§ **TASK DIRECTIONS**
A complete answer lists every line of the entries below where the string "lines" appears.

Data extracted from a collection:
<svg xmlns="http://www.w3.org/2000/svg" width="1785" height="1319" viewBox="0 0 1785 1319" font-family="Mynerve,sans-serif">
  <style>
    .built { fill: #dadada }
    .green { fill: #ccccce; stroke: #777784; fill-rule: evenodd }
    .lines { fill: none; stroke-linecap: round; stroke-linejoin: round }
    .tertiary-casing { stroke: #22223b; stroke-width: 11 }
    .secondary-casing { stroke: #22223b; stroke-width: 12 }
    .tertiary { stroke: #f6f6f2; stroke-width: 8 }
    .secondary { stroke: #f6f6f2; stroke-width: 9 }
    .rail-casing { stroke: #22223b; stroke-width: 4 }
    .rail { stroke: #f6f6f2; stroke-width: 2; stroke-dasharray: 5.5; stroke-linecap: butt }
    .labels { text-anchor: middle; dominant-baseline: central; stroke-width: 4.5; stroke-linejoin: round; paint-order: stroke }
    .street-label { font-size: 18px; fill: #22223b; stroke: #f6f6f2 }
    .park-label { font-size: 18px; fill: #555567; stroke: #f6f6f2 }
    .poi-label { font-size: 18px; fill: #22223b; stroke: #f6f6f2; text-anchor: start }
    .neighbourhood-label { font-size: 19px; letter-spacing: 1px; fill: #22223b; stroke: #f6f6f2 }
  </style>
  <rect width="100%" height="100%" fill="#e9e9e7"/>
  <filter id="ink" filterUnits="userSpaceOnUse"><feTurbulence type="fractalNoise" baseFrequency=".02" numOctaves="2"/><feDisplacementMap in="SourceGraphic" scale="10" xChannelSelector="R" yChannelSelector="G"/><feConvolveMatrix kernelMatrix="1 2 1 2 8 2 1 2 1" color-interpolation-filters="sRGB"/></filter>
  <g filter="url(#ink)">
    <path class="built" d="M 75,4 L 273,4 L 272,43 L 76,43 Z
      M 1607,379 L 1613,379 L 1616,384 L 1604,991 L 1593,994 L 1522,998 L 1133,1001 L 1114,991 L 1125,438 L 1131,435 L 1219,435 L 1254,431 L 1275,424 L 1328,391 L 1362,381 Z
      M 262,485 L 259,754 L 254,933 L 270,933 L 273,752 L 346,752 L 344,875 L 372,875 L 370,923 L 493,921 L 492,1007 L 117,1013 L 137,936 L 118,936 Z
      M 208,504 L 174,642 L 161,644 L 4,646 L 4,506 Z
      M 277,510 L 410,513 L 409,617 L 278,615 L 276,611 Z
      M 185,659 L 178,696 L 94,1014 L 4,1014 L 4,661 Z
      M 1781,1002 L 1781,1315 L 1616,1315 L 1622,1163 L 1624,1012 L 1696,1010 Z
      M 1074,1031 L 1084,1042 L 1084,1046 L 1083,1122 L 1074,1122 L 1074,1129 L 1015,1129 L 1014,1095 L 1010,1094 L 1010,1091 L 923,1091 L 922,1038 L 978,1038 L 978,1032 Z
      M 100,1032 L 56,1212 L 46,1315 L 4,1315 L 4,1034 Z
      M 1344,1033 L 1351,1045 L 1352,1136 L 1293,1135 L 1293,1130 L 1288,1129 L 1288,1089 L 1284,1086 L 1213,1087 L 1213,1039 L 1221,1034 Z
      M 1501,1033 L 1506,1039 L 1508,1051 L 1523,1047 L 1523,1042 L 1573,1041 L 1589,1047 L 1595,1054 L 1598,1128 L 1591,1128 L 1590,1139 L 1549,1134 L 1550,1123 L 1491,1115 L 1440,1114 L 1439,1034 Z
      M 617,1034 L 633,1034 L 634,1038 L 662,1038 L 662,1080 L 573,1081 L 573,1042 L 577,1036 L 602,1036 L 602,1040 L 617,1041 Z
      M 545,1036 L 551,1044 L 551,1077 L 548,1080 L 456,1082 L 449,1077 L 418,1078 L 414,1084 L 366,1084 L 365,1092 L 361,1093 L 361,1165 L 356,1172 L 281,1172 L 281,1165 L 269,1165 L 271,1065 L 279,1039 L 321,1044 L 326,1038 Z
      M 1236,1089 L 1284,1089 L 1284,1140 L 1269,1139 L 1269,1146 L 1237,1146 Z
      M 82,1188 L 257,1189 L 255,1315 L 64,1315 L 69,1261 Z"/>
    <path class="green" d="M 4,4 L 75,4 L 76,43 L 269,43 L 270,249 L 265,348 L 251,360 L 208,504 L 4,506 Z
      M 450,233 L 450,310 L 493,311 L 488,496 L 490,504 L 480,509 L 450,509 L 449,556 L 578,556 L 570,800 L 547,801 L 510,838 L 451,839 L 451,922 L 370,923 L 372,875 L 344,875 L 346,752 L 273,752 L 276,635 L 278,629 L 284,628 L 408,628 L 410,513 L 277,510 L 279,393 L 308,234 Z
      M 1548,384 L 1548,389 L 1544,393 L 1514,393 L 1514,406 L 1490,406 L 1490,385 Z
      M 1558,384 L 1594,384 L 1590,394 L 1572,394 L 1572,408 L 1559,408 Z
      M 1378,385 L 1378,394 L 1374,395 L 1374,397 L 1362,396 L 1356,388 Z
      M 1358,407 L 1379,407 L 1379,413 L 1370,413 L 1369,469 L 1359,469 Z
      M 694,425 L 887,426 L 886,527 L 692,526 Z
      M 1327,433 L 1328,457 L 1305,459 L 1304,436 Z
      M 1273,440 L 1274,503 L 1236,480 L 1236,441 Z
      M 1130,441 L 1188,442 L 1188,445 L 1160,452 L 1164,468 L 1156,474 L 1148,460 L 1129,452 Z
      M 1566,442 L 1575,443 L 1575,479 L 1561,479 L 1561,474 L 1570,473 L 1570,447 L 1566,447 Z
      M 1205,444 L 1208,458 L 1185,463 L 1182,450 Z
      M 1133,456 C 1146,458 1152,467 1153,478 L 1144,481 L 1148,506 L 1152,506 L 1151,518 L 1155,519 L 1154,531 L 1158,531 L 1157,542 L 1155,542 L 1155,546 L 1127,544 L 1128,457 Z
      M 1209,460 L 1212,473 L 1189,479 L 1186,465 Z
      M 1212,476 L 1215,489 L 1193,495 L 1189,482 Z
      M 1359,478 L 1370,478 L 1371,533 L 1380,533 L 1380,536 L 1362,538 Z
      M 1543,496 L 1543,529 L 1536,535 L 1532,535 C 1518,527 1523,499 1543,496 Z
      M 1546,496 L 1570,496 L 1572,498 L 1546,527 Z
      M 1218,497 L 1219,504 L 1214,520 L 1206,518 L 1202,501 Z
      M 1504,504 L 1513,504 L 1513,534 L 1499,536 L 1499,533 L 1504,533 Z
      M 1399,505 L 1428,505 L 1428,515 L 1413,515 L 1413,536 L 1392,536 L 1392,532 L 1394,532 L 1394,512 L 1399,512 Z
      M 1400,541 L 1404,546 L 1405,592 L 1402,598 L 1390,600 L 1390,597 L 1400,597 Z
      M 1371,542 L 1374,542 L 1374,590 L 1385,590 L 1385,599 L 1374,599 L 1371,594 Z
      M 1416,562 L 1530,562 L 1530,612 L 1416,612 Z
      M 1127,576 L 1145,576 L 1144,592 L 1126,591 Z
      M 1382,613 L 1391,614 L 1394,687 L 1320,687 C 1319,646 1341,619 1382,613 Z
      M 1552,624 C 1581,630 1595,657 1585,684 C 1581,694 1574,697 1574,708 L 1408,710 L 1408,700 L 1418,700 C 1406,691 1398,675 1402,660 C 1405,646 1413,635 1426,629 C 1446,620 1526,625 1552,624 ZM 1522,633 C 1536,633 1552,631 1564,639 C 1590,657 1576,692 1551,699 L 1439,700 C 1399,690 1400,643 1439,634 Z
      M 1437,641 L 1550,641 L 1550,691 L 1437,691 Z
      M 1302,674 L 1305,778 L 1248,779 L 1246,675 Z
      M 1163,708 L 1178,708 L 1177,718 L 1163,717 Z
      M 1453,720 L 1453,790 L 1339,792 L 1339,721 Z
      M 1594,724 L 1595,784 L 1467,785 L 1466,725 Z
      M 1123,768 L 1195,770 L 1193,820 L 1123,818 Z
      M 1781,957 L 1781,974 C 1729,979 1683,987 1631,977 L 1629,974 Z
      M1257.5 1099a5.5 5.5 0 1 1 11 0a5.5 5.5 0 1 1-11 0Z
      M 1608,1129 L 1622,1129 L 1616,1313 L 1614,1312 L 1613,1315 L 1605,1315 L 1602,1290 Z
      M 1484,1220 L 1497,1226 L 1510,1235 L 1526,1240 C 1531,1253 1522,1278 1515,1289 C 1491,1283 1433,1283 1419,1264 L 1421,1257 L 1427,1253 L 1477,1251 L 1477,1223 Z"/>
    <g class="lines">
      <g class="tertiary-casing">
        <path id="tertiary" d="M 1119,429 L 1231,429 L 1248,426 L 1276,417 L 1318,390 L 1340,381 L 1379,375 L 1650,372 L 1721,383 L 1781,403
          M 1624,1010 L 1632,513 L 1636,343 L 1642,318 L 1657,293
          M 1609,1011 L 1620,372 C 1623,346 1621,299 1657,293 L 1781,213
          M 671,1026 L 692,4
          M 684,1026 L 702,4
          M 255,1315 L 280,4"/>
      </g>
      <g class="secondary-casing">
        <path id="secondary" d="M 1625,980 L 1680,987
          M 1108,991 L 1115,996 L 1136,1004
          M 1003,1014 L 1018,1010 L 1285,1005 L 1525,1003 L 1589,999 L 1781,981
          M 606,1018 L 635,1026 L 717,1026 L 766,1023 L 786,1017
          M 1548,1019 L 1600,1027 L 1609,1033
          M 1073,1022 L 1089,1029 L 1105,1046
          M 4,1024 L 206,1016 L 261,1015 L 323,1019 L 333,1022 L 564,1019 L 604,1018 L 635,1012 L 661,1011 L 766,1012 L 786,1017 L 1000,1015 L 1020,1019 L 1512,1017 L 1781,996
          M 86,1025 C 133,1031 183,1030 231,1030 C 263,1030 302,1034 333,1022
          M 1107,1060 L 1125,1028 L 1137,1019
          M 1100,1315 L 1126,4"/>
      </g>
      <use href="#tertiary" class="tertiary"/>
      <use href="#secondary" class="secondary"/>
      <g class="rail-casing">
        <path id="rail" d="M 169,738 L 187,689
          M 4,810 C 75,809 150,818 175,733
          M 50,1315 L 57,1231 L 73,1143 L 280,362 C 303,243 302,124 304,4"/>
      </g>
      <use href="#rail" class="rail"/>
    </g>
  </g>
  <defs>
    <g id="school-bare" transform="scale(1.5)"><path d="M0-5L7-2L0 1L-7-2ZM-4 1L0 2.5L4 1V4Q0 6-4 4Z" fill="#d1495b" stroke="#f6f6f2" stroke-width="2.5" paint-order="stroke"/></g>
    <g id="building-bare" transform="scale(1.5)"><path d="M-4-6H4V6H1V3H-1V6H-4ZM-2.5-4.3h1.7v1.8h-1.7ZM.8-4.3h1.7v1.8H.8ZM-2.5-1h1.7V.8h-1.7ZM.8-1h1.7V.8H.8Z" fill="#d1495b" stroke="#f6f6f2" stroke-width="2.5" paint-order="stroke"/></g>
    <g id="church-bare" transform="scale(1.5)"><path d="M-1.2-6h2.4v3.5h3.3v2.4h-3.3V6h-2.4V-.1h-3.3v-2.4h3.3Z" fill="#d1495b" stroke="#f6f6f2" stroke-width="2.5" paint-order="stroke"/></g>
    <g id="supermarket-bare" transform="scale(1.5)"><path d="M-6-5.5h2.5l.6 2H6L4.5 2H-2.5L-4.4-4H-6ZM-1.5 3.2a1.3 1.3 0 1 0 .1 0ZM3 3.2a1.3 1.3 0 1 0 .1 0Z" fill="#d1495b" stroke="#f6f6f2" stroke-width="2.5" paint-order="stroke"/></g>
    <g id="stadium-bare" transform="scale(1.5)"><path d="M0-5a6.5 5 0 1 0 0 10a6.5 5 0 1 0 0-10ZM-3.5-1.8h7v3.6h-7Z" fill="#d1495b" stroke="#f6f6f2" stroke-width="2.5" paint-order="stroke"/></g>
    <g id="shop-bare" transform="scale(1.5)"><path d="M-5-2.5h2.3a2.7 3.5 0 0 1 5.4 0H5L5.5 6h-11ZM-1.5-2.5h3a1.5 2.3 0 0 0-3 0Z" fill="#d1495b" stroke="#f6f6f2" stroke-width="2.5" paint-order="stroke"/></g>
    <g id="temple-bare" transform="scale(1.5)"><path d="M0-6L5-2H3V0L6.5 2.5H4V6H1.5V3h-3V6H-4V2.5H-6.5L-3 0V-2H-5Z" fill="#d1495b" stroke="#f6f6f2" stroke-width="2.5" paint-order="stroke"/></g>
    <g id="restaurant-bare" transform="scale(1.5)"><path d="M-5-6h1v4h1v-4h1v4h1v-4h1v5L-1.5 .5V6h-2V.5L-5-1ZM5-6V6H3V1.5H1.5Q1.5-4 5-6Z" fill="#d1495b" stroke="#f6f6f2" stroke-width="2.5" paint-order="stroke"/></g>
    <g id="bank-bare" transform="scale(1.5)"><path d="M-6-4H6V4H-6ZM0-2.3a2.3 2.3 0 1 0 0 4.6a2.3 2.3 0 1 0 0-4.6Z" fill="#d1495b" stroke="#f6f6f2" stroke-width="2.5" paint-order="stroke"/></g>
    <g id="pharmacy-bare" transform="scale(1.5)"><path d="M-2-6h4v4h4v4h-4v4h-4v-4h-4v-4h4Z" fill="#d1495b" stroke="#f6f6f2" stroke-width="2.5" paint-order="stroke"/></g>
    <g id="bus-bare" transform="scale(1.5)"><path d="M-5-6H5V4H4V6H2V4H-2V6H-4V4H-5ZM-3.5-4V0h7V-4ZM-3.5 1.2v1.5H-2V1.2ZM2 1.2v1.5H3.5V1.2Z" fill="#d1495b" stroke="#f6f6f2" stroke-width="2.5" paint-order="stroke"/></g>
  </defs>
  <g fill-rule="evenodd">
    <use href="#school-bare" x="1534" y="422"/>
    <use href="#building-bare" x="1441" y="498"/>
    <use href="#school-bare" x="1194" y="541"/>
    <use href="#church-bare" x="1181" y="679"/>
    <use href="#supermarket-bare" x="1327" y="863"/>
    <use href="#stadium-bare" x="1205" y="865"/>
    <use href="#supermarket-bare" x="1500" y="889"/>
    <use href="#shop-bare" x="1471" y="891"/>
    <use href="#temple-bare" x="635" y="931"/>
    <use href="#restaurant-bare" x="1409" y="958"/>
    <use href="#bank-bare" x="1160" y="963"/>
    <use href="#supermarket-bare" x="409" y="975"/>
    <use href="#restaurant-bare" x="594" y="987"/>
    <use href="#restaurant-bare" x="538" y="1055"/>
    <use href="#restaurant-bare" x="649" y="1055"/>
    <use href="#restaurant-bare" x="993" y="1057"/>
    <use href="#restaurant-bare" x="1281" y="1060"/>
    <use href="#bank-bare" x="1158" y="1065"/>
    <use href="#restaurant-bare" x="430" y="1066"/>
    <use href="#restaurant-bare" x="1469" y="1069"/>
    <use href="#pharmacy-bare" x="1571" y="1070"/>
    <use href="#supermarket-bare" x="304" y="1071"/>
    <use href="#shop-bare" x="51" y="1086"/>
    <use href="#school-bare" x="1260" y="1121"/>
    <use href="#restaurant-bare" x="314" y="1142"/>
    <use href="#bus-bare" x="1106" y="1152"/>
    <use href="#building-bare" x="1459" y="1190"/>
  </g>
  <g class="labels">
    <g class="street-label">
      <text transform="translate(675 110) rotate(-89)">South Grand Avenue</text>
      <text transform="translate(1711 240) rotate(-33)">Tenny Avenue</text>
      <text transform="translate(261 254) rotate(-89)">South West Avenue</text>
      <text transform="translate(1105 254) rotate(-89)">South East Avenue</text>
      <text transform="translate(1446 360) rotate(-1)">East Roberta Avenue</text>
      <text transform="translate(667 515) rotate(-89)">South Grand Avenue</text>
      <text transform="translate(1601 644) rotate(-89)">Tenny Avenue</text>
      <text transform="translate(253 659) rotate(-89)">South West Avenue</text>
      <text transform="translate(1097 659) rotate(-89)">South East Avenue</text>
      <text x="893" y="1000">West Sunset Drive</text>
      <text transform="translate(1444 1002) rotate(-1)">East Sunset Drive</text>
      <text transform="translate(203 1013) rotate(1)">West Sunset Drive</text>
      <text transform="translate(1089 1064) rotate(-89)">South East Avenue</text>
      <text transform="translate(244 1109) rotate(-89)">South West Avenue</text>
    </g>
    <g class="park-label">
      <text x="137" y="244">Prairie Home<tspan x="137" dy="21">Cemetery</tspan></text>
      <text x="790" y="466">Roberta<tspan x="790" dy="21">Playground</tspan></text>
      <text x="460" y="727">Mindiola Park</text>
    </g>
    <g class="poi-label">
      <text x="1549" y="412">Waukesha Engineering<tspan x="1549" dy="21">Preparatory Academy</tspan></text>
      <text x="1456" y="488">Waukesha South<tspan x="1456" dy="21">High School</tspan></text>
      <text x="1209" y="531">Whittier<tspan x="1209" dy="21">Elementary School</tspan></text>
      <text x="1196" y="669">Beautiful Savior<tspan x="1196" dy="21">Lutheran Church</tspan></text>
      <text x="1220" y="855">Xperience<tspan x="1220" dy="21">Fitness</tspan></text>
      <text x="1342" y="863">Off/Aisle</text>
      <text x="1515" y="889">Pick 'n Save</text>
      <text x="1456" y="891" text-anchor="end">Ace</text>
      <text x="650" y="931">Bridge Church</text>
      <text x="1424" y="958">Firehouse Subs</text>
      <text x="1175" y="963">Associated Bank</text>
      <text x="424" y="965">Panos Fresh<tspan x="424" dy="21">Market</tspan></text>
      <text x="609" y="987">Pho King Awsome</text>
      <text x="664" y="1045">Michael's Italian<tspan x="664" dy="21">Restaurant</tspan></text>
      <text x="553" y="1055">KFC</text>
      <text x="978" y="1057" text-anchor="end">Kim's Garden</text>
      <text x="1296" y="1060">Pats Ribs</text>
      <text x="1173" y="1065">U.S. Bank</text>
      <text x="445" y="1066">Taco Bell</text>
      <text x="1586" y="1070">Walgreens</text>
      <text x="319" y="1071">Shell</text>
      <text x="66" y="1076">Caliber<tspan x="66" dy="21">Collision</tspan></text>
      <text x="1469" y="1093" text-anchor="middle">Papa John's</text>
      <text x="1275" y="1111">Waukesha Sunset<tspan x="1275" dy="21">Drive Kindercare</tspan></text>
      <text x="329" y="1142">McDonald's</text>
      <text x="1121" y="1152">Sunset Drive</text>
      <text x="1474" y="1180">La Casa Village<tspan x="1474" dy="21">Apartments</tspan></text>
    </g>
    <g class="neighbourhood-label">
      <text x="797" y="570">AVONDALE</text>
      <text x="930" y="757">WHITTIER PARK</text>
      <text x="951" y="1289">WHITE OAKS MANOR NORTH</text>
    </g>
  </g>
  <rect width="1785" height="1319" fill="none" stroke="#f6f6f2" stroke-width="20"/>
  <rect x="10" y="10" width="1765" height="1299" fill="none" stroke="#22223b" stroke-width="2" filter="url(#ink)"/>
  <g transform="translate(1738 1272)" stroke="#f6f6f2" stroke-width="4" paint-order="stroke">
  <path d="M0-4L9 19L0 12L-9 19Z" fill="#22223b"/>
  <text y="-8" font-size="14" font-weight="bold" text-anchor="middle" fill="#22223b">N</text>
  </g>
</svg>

§ **ANSWER BOX**
    .lines { fill: none; stroke-linecap: round; stroke-linejoin: round }
    <g class="lines">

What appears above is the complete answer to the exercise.